For tissue formation within scaffolds, two different types can be distinguished: (a) appositional growth and (b) interstitial growth. Appositional tissue growth occurs when the cells are flatly attached to the scaffold surfaces and deposit ECM underneath themselves, so that ECM production results in a thickening of the scaffold struts.10, 15, 16 In interstitial tissue growth, the cells attach across the pores and produce ECM that will gradually infiltrate the void of the scaffold pores.9, 17, 18 For either of the tissue formation types, the overall scaffold permeability is decreasing with the filling of the pores, so through a reduction in porosity.19, 20 This would lead to changes in the WSS sensed by the cells. Estimation of the WSS based on the empty scaffold geometry is not accurate anymore to determine the mechanical stimulation at later time points.

Recent computational (in silico) studies have quantified the mechanical stimulation of cells in models that included appositional tissue growth within the scaffold.6, 13, 14 For instance, it was found that the average WSS on the tissue was increased from 3.4 to 5.0 mPa with an increase of tissue volume fraction of 50% within an arbitrary scaffold with square pore shapes. Other recent computational studies, however, have shown that fluid flow can cause considerable single cell deformation for cells bridging across the pores.21, 22 For example, a fluid velocity of 100 μm/s can result in a cell strain up to almost 18%, suggesting that such fluid flow rates can cause strains high enough to stimulate the osteogenic differentiation of adipose‐derived stem cells according to Virjula et al. However, the resultant strain of cells embedded in the interstitial tissue under perfusion flow is still unknown. Furthermore, in addition to the potential cellular strain, the interstitial tissue growth will also increase the fluid flow due to the lower permeability, hence resulting in a higher WSS. Furthermore, according to the computational quantification of the mechanical stimulation (WSS and mechanical strain in cells), the cells that infiltrated or bridged the pores receive higher mechanical stimulation than those flatly attached on the struts surface. Differences in attachment (bridged vs flatly attached) will result in differences in tissue formation (interstitial vs appositional). Interstitial tissue growth can potentially have a much more dramatic effect on the cell stimulation than appositional tissue filling. Therefore, computational models based on either empty scaffolds or merely accounting for appositional tissue growth will not be likely to provide accurate predictions of mechanical stimulation in case of interstitial tissue growth. Yet it is still unclear if a change in mechanical stimulation over time due to interstitial tissue formation is substantial enough to result in cell WSS and strain values beyond the range that is required for optimal stimulation of cells in BTE in vitro.
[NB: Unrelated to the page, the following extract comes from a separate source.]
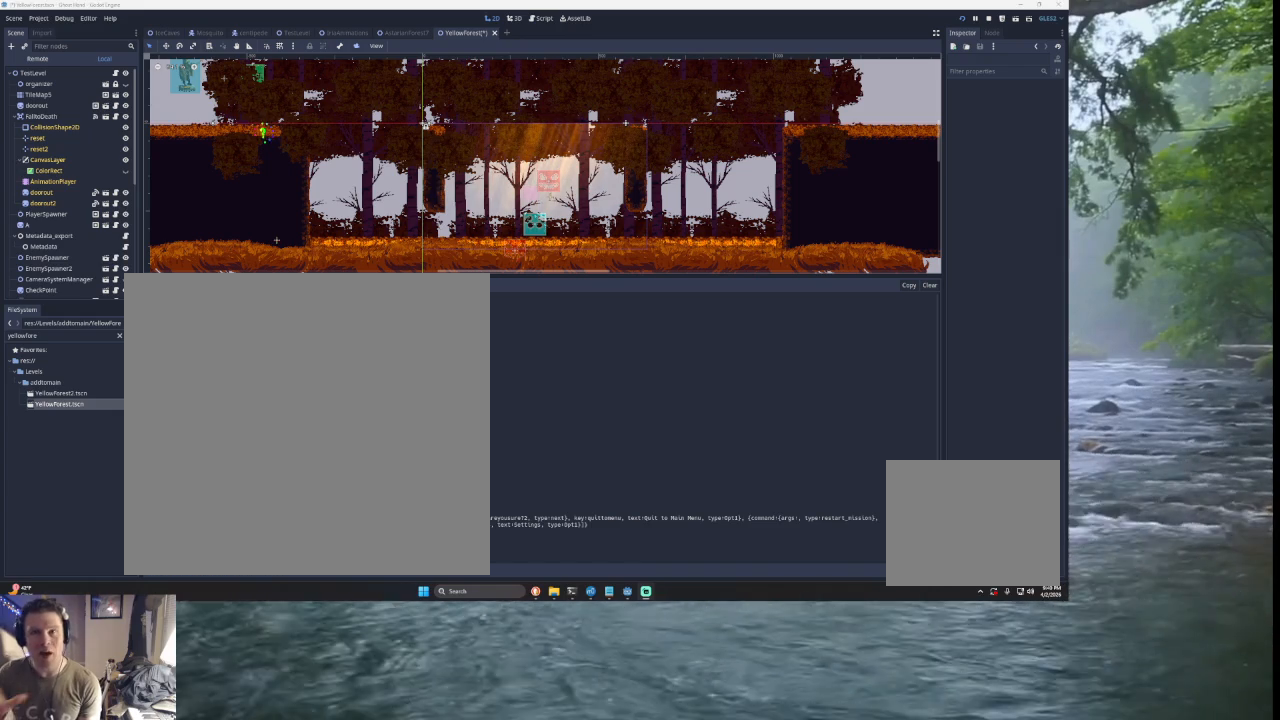
{"buttons": [], "left_stick": "center", "right_stick": "left", "events": []}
This study employs a computational multiscale fluid‐solid interaction (FSI) approach to quantify the mechanical stimulation (ie, WSS and strain) that the cells might be subjected to with interstitial tissue formation. Our computational investigation was based on a previous BTE experiment (e.g., bioreactor setup, flow rate, scaffold geometric features, volume fractions of tissue and mineralised bone tissue). Therefore, the overall aim of this study is to quantify the changes in mechanical stimulation of cells due to interstitial tissue formation in a perfusion bioreactor environment.

METHODS

Previously reported bone tissue engineering experiment

This computational study was based on a previously published BTE experiment that used a cylindrical scaffold made from β‐tricalcium phosphate (β‐TCP) ceramic with a central channel through which it was perfused. The porous region had a regular and spherical pore shape with an average pore diameter of 530 μm and a homogeneous porosity of 75%. In the experiment, a perfusion flow rate of 3 mL/min was applied through a peristaltic pump (Figure 1). In a previous study, it was reported that β‐TCP the ceramic scaffold with a porosity of 75% has an overall Young's modulus of 48.7 MPa. Therefore, the scaffold deformation under perfusion flow was ignored in this study.

FIGURE 1

Setup of the bone tissue engineering experiment (adapted from Reference 18)
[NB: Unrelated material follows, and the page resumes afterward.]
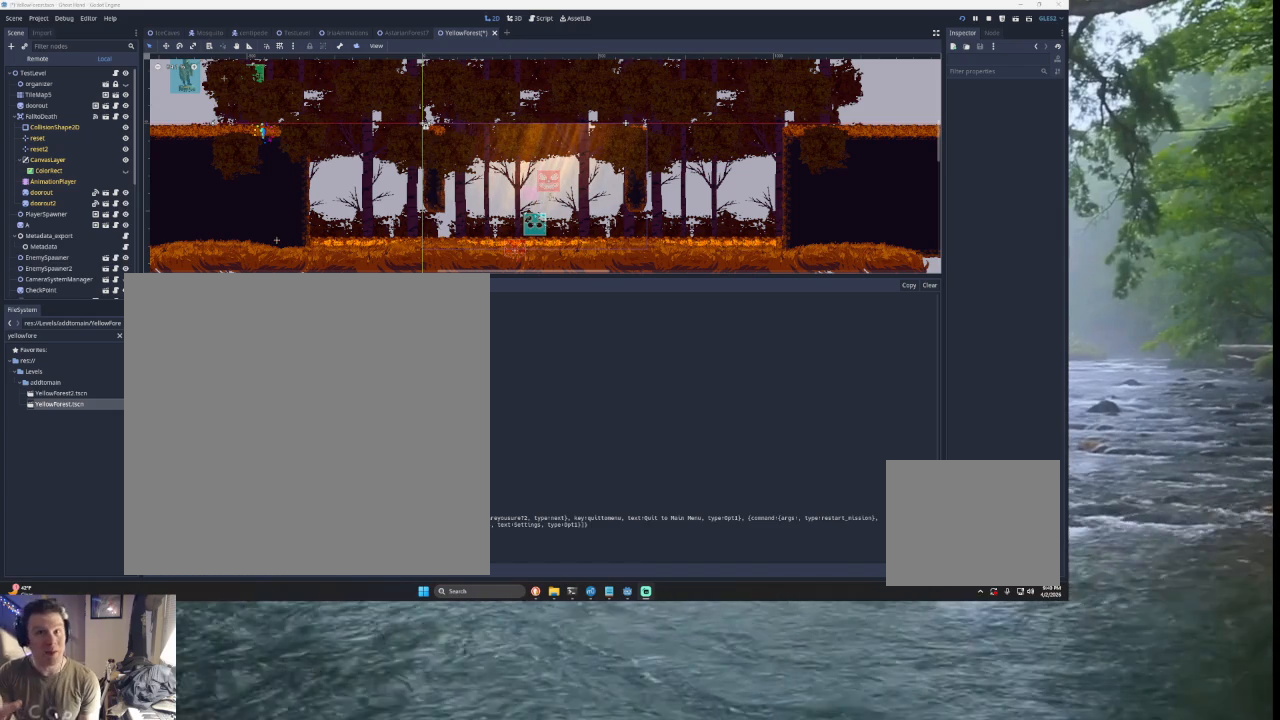
{"buttons": [], "left_stick": "center", "right_stick": "left", "events": []}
In their study, Li et al found that the cells were flatly attached at the scaffold struts surfaces at day 0, while at day 28, interstitial cells and ECM formed with a volume fraction of 50% (cells plus ECM). As shown in the histological images (Figure 2A), the tissue displayed a wide variety of morphologies at day 28.

FIGURE 2

A, Histological images that show the observed morphologies of cell/ECM within the scaffold at day 0 and day 28 (adapted from Reference 18), B, idealised morphologies of cell/ECM at day 0 and day 28 for the computational model. ECM, extracellular matrix

Multiscale computational model

To quantify the mechanical stimulation received by the cells, a multiscale computational model based on a previous developed multiscale CFD model was used. The micro models represented a unit scaffold pore infiltrated with cells and ECM, while the macro model represented the full scaffold (Figure 3).

FIGURE 3

Flowchart of the multiscale computational model for computing the mechanical stimulation on cells (adapted from Reference 26)
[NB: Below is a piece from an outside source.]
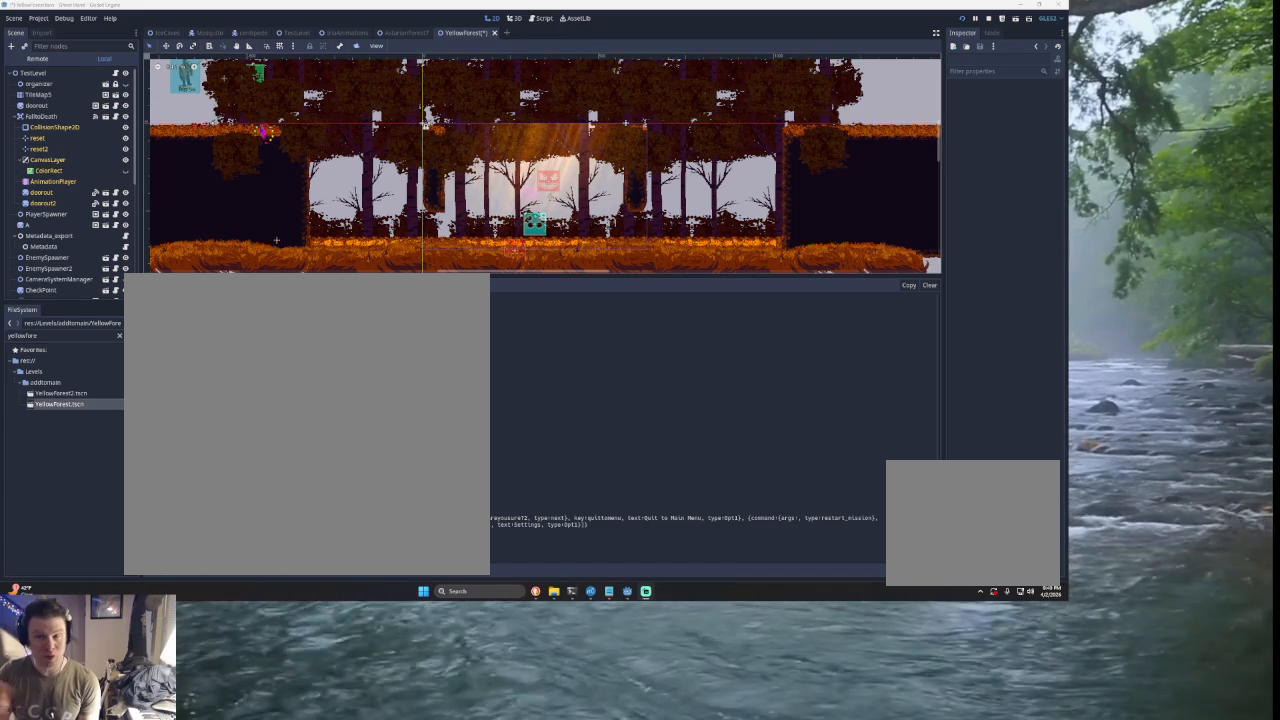
{"buttons": [], "left_stick": "center", "right_stick": "left", "events": []}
In this study, the cell/ECM mixture was homogenised (Figure 3) and modelled as a hyperelastic solid. Based on the tissue morphologies exhibited in the histological images (e.g., Figure 2A), also considering one or more processes attaching on the struts to support the interstitial tissue, we identified nine basic morphologies of the interstitial cell/ECM. According to the results in Li et al, the tissue occupied 50% of the porous volume. To recreate the tissue with a volume fraction of 50%, nine morphologies were created by CAD in ANSYS DesignModeler (ANSYS, Inc., Pennsylvania, USA) with the specific dimensions in the Appendix S1. At day 0, no interstitial tissue was assumed, instead, a uniform cell layer attached to the strut surface with a thickness of 5 μm was modelled (day 0 in Figure 2B). The cell layer geometry was also constructed by CAD in ANSYS DesignModeler. A CFD analysis was performed in ANSYS CFX for all the nine micro models to calculate their permeability. Afterwards, their average permeability was specified to the macro model, from which the pressure distribution within the homogenised global scaffold was obtained by a second CFD analysis at the global scaffold level. The calculated pressure was then used as input for a FSI analysis of the micro models to compute the mechanical stimulation on the cell/ECM (Figure 4B). As the global scaffold was axisymmetric, which would result in an axisymmetric distribution of fluidic environment, only twelve locations (L1‐L12 in Figure 4A) were needed to represent a large part of the scaffold. As in each location ( Lj, j = 1, 2, …, 12), nine possible morphologies for the pore unit cell were possible (Figure 2B), a total of 108 micro FSI analyses were performed for day 28. Therefore, the mechanical stimulation (e.g., WSS and mechanical strain) was calculated for two time points (day 0 and day 28). Furthermore, statistical analysis was performed to test if there was significant difference among different morphologies on the WSS (in Appendix S1).

FIGURE 4

Loading and boundary conditions of A, the macro computational fluid dynamics model of the global scaffold, the black area is the cross section of the whole scaffold, in which 12 locations are selected; B, local fluid‐solid interaction model (micro model of scaffold unit) at location Lj in the global scaffold (L1‐L12)

In the macro CFD model, the free fluid domain in the central region followed the Navier‐Stokes equation:where v is the fluid velocity vector; μ is the medium dynamic viscosity (μ = 1.4 mPa·s for medium α‐MEM supplemented with 10% fetal bovine serum and 1 wt% dextran ;) Ω represents the free fluid domain (Figure 4A).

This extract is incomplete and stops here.